Report each line from the records where the string "Solomon" turns up.

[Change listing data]
● ● ● ● ● ● ●
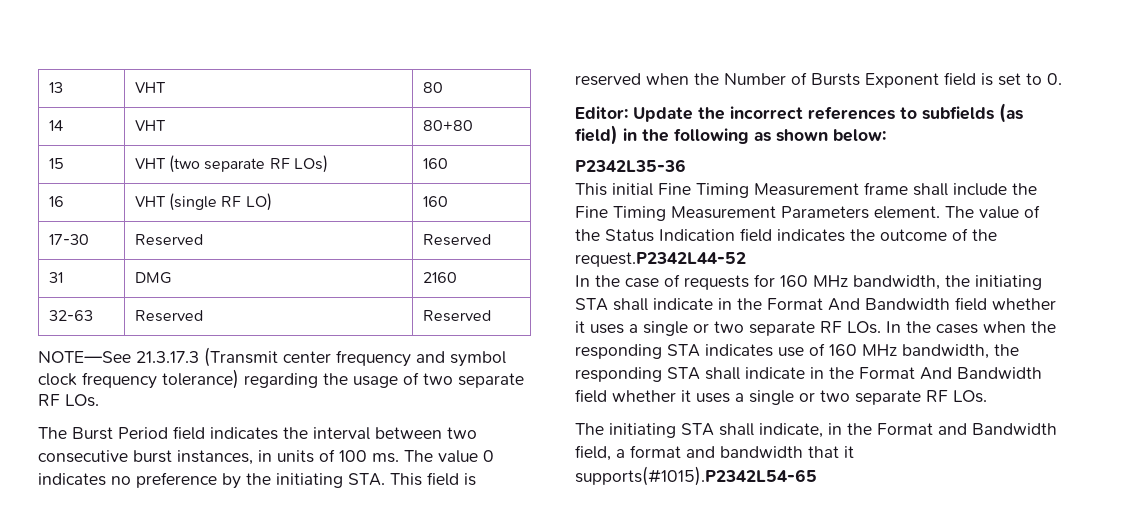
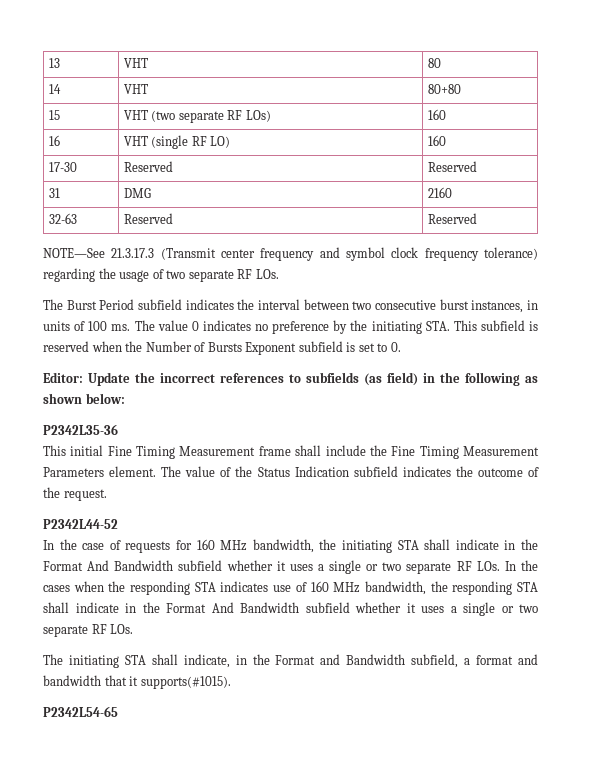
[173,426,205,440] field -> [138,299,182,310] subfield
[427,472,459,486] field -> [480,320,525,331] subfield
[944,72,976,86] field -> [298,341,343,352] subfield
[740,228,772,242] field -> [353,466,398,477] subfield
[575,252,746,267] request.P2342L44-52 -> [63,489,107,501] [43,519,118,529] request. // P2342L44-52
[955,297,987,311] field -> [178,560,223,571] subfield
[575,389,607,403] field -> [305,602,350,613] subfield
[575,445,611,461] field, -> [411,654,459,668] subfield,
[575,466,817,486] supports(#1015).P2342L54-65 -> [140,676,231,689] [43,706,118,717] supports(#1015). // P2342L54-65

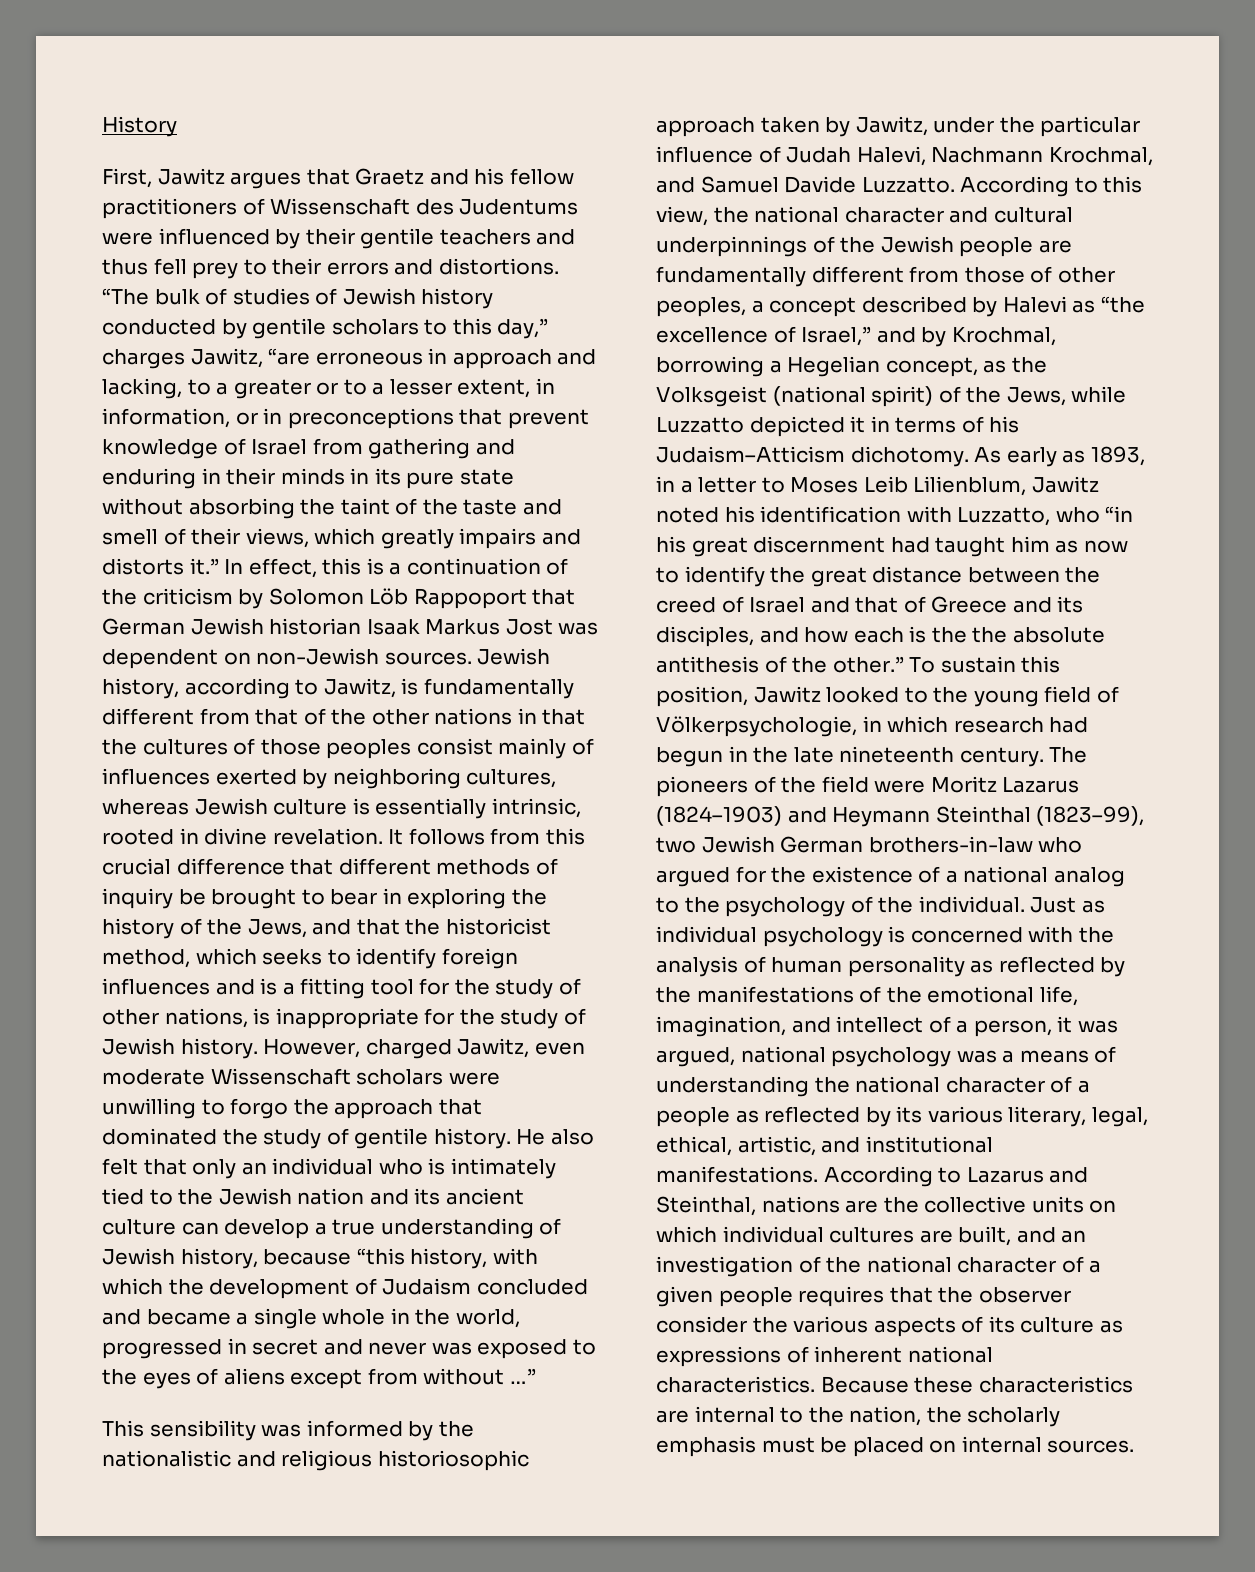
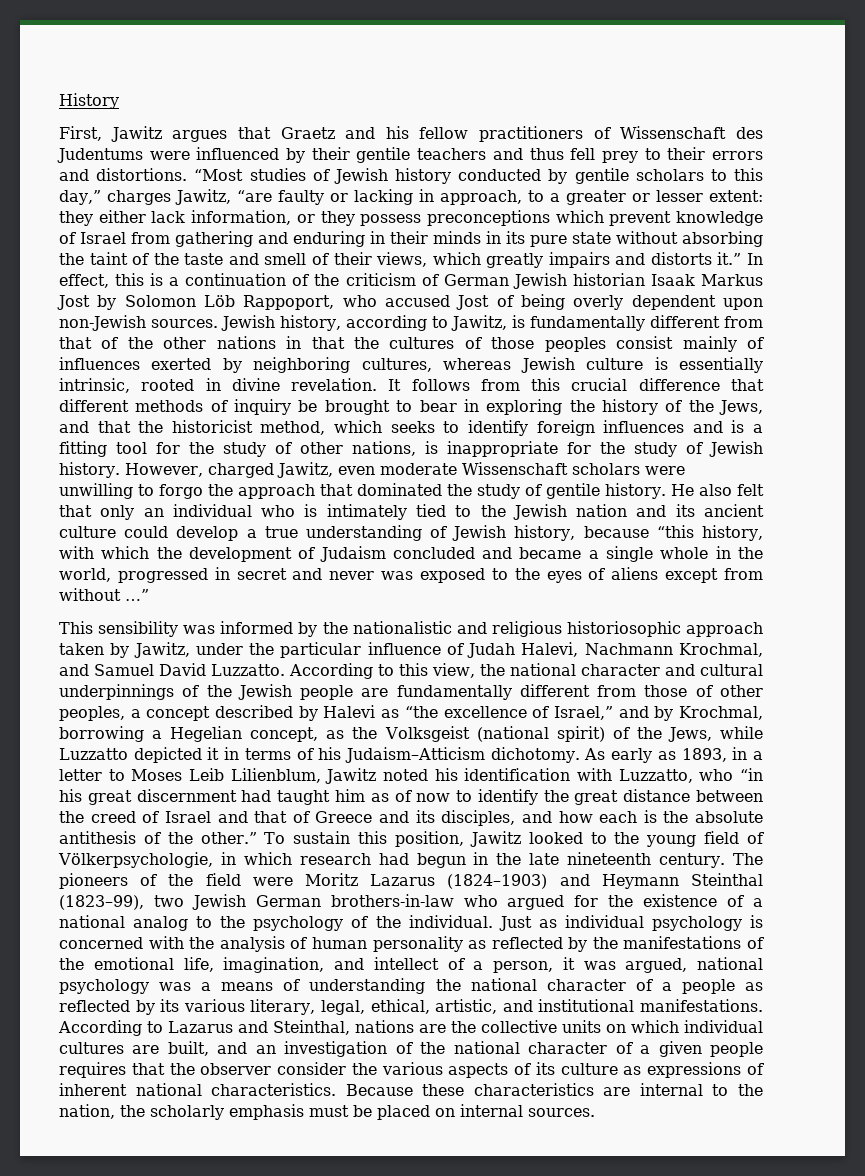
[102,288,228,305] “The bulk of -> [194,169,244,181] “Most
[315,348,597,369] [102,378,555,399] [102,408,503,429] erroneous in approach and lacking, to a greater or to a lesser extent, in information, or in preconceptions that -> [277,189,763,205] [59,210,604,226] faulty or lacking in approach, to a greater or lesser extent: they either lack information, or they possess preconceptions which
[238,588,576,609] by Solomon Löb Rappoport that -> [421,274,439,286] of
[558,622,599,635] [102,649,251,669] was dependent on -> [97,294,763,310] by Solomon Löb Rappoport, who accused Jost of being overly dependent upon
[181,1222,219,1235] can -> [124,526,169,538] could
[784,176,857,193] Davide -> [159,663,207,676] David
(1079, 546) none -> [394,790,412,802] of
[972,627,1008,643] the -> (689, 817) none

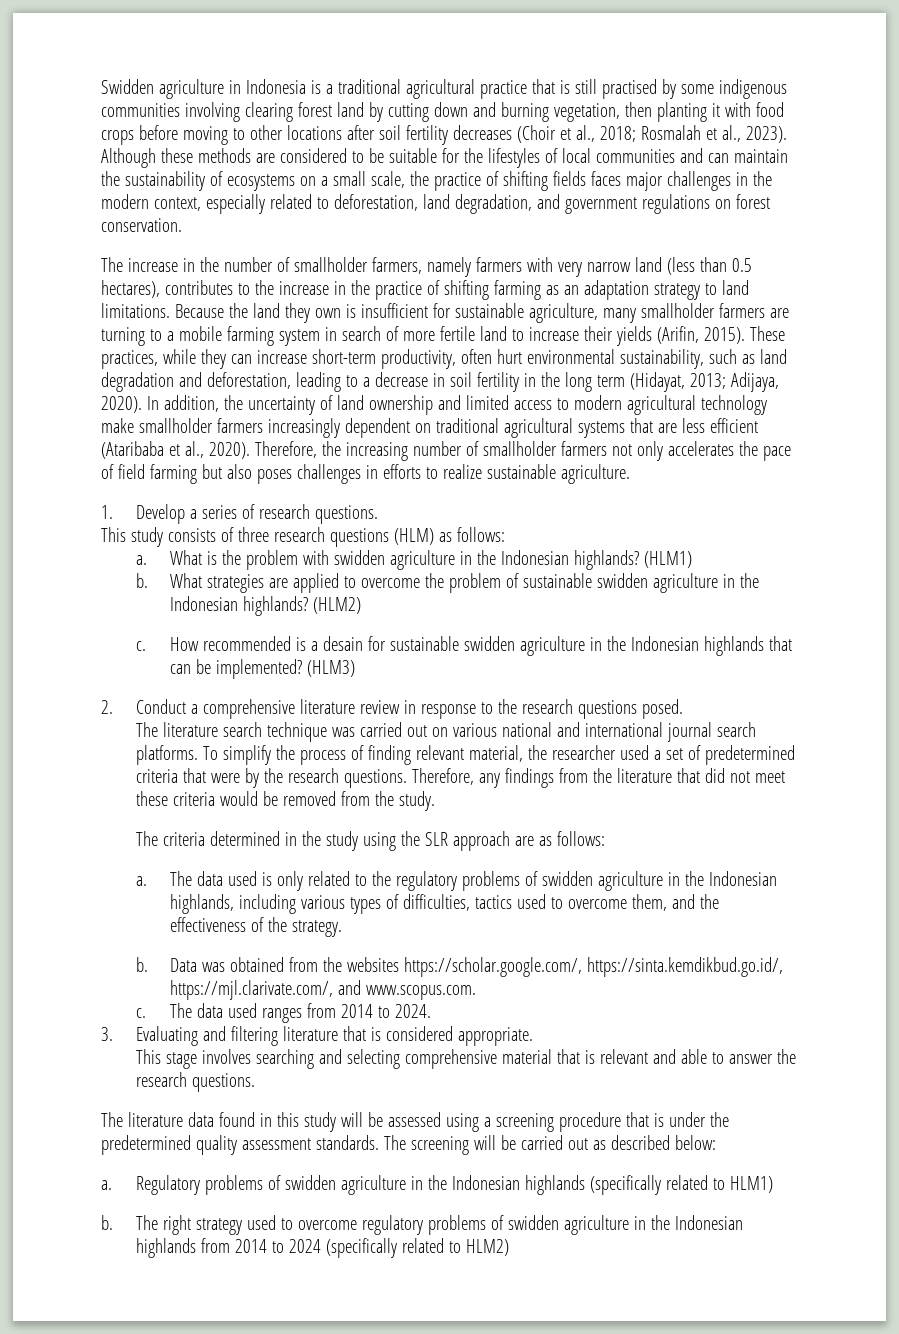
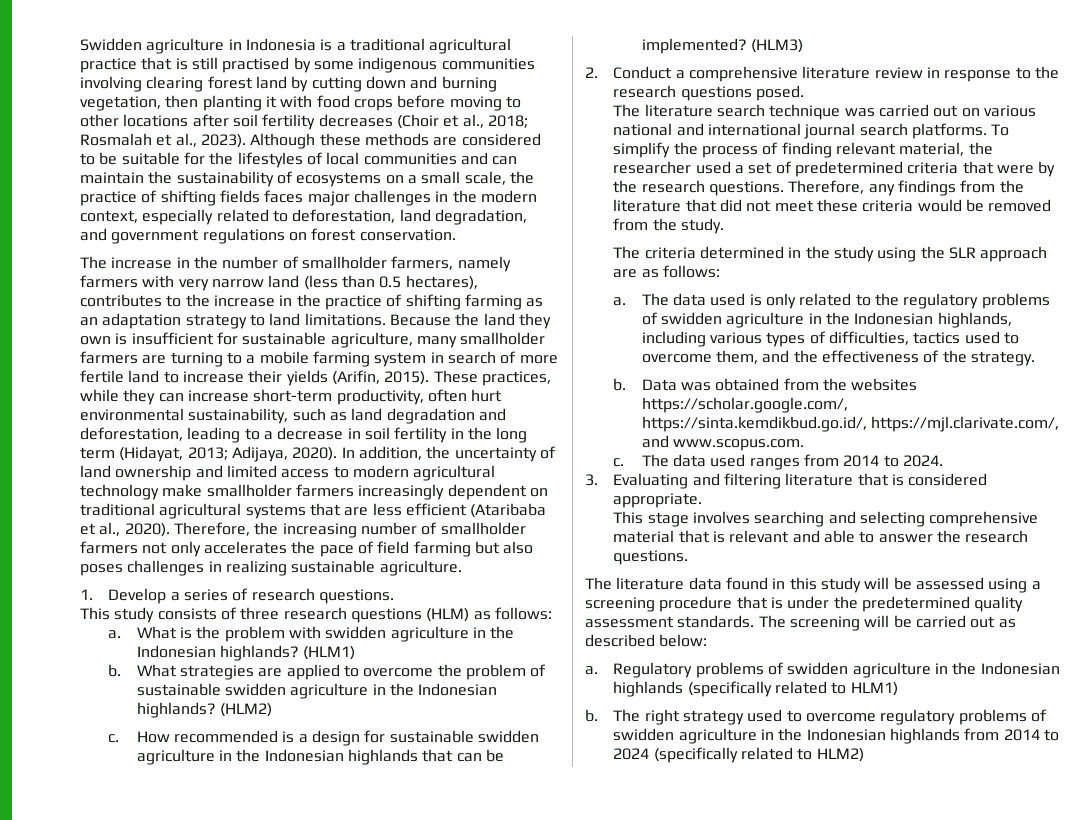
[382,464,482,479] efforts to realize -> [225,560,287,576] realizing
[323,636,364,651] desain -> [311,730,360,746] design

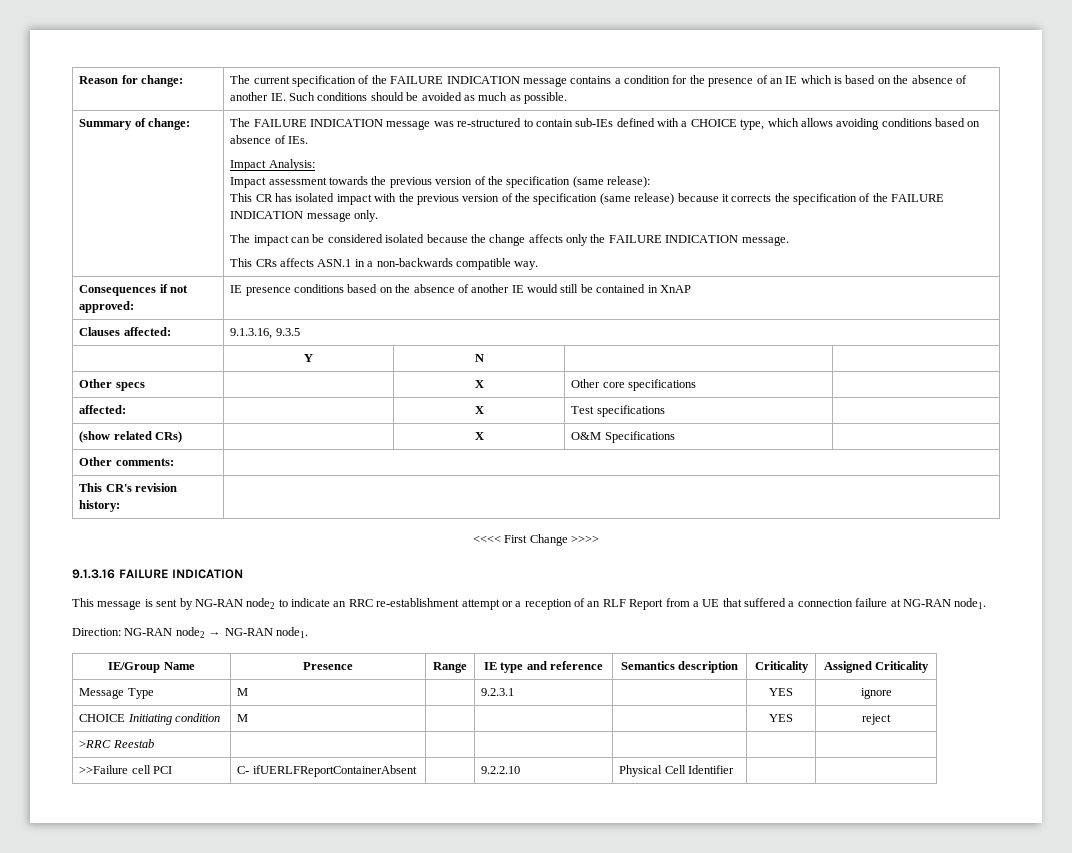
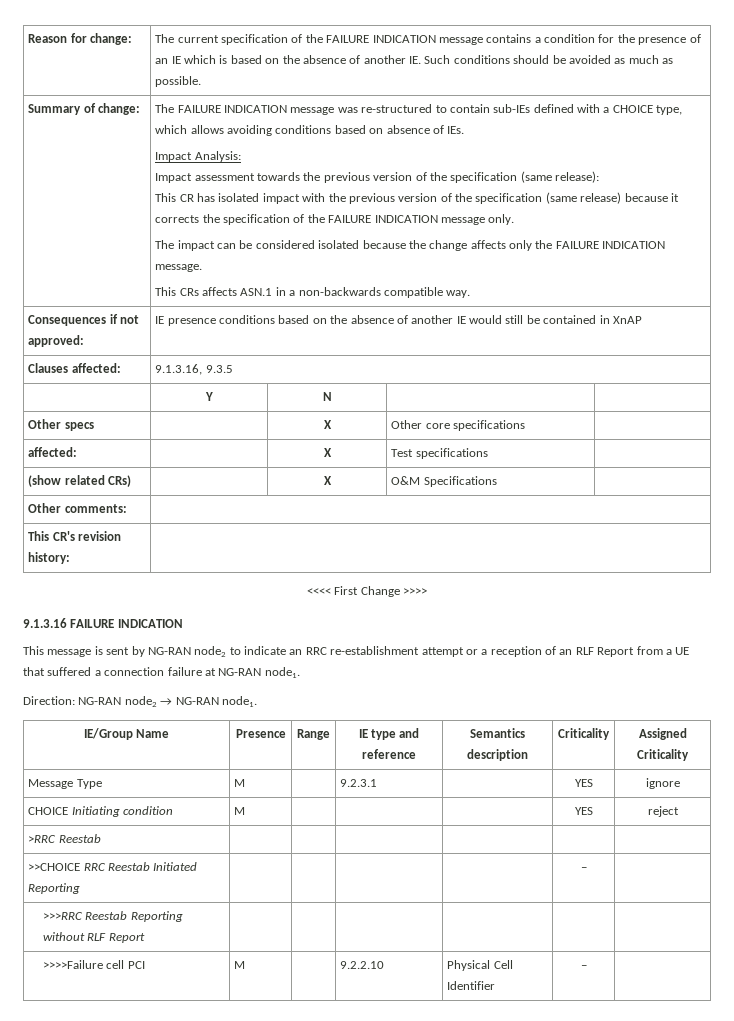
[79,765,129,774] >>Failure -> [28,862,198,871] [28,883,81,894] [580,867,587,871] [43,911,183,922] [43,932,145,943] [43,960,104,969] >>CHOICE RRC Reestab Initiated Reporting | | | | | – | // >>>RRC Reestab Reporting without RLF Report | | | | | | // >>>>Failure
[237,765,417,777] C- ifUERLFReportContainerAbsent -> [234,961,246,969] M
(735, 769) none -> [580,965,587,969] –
● ● ● ● ● ● ●
• Exercise solution:
[238,588,576,609] by Solomon Löb Rappoport that -> [421,274,439,286] of
[558,622,599,635] [102,649,251,669] was dependent on -> [97,294,763,310] by Solomon Löb Rappoport, who accused Jost of being overly dependent upon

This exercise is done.